RESULTS.md 3.69 KB

Reranker benchmark: qwen3_vllm vs qwen3_vllm_score × instruction_format

Date: 2026-03-25
Host: single GPU (Tesla T4, ~16 GiB), CUDA 12.8 (see nvidia-smi during run).

Configuration (from config/config.yaml)

Shared across both backends for this run:

Key Value
model_name Qwen/Qwen3-Reranker-0.6B
max_model_len 160
infer_batch_size 100
sort_by_doc_length true
enable_prefix_caching true
enforce_eager false
dtype float16
tensor_parallel_size 1
gpu_memory_utilization 0.20
instruction Rank products by query with category & style match prioritized

qwen3_vllm uses vLLM generate + logprobs (.venv-reranker).
qwen3_vllm_score uses vLLM LLM.score() (.venv-reranker-score, pinned vLLM stack per reranker/README.md).

Methodology

  • Script: python scripts/benchmark_reranker_random_titles.py 100,200,400,600,800,1000 --repeat 5 with --seed 99 (see note below), --quiet-runs, --timeout 360.
  • Titles: default file /home/ubuntu/rerank_test/titles.1.8w (one title per line).
  • Query: default 健身女生T恤短袖.
  • Each scenario: 3 warm-up requests at n=400 (not timed), then 5 timed runs per n.
  • Metric: client wall time for POST /rerank (localhost), milliseconds.
  • After each services.rerank.backend / instruction_format change: ./restart.sh reranker, then GET /health until backend and instruction_format matched the intended scenario (extended reranker/server.py to expose instruction_format when the backend defines _instruction_format).

Note on RNG seed: With --seed 42, some runs occasionally lost one sample at n=600 (non-200 or transport error). All figures below use --seed 99 so every cell has 5/5 successful runs and comparable sampled titles.

Raw artifacts

JSON aggregates (means, stdev, raw values_ms): same directory, qwen3_vllm_{compact,standard}.json, qwen3_vllm_score_{compact,standard}.json.

Results — mean latency (ms)

backend instruction_format n=100 n=200 n=400 n=600 n=800 n=1000
qwen3_vllm compact 213.5 418.0 861.4 1263.4 1744.3 2162.2
qwen3_vllm standard 254.9 475.4 909.7 1353.2 1912.5 2406.7
qwen3_vllm_score compact 239.2 480.2 966.2 1433.5 1937.2 2428.4
qwen3_vllm_score standard 299.6 591.8 1178.9 1773.7 2341.6 2931.7

Short interpretation

  1. compact vs standard: For both backends, compact is faster on this setup (shorter / different chat template vs fixed yes/no system prompt + user block — see reranker/backends/qwen3_vllm.py / qwen3_vllm_score.py).
  2. qwen3_vllm vs qwen3_vllm_score: At n=1000, qwen3_vllm + compact is the fastest row (~2162 ms mean); qwen3_vllm_score + standard is the slowest (~2932 ms).
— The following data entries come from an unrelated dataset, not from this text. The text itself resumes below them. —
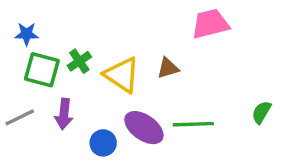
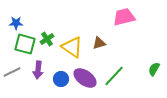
green line: (193, 124) -> (114, 76), turned -45
blue circle: (103, 143) -> (61, 79), moved

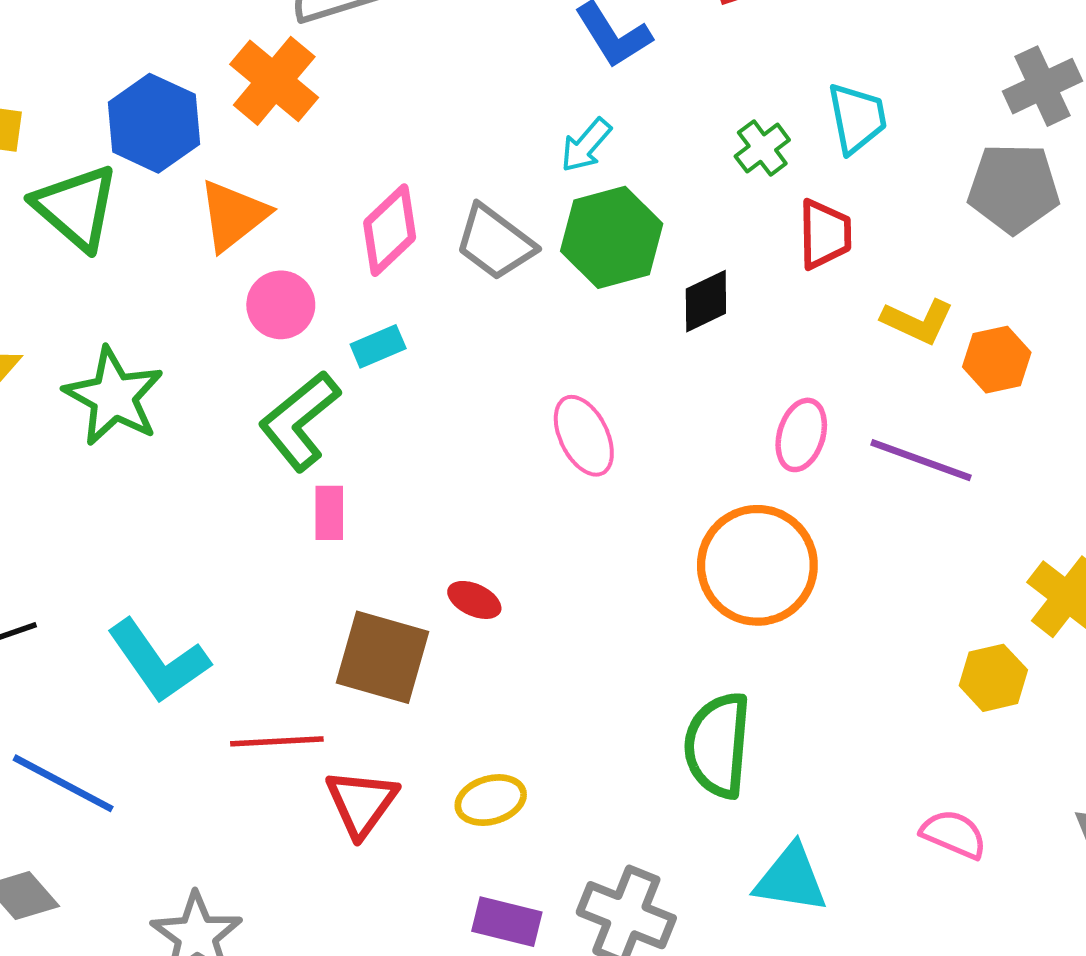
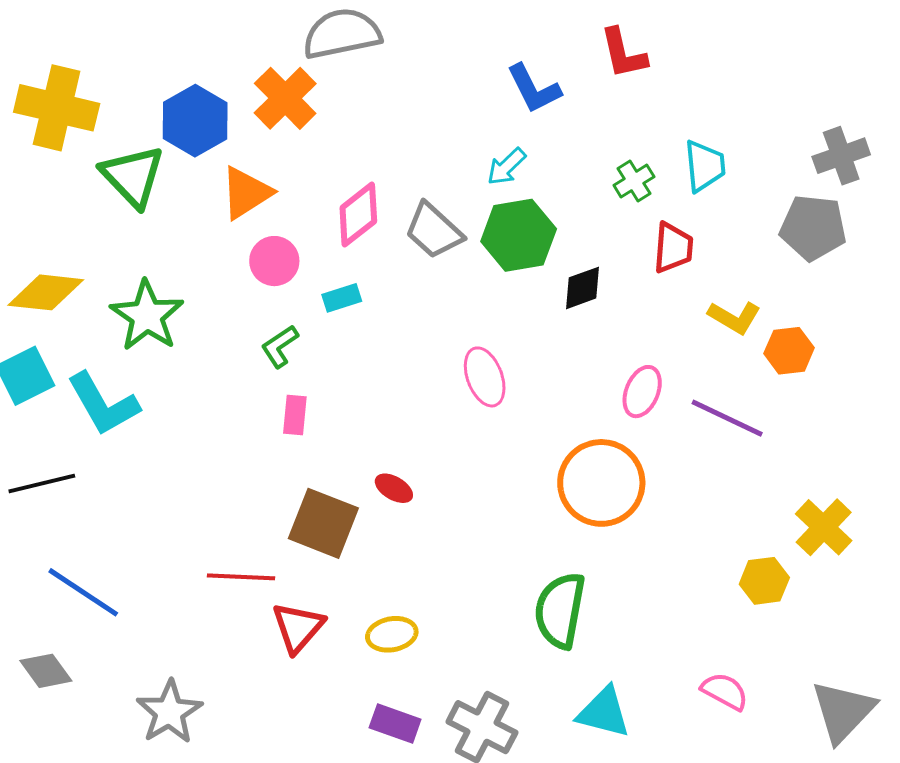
green L-shape: (299, 421) -> (280, 346), size x0.6
cyan L-shape: (158, 661) -> (103, 404), moved

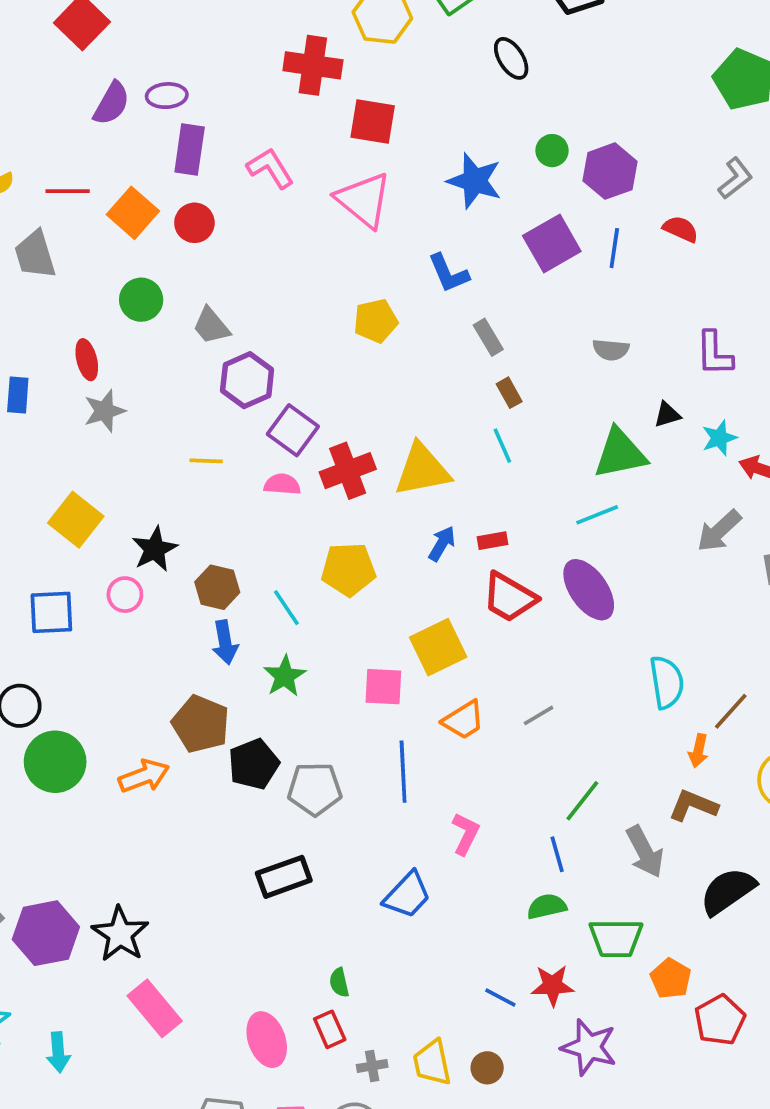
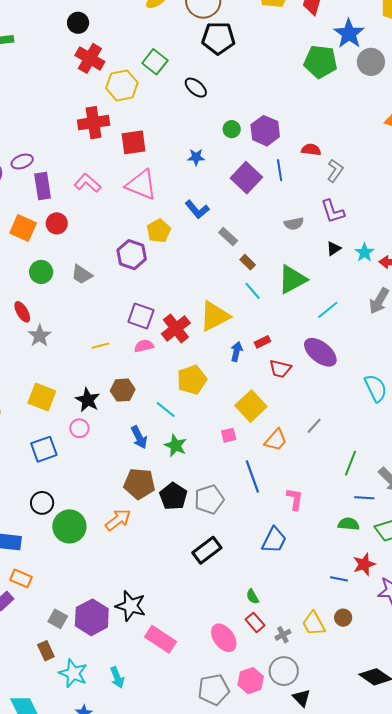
gray L-shape: (735, 178) -> (335, 171), moved
blue star: (475, 181) -> (196, 157), size x0.6
yellow pentagon: (376, 321) -> (159, 231), moved
purple L-shape: (714, 353) -> (333, 211), moved
purple hexagon: (247, 380) -> (132, 255), moved
green triangle: (620, 453) -> (292, 279), moved
cyan line: (597, 515) -> (328, 310), moved
brown hexagon: (217, 587) -> (123, 390), moved
red trapezoid: (509, 597) -> (280, 369), size x0.7
pink square: (383, 687) -> (229, 435), size x0.7
blue line: (557, 854) -> (364, 498), moved, turned -54
green semicircle: (547, 906) -> (349, 524), turned 35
Ordering can change on other GPUs / vLLM versions / batching.
  3. Repo default after tests: services.rerank.backend: qwen3_vllm_score, instruction_format: compact on both qwen3_vllm and qwen3_vllm_score blocks (patch script keeps them aligned).

Tooling added / changed

  • reranker/server.py: /health includes instruction_format when the active backend sets _instruction_format.
  • scripts/benchmark_reranker_random_titles.py: --tag, --json-summary-out, --quiet-runs.
  • scripts/patch_rerank_vllm_benchmark_config.py: surgical YAML patch (preserves newlines).
  • scripts/run_reranker_vllm_instruction_benchmark.sh: full matrix driver (continues if a benchmark exits non-zero; uses --timeout 360).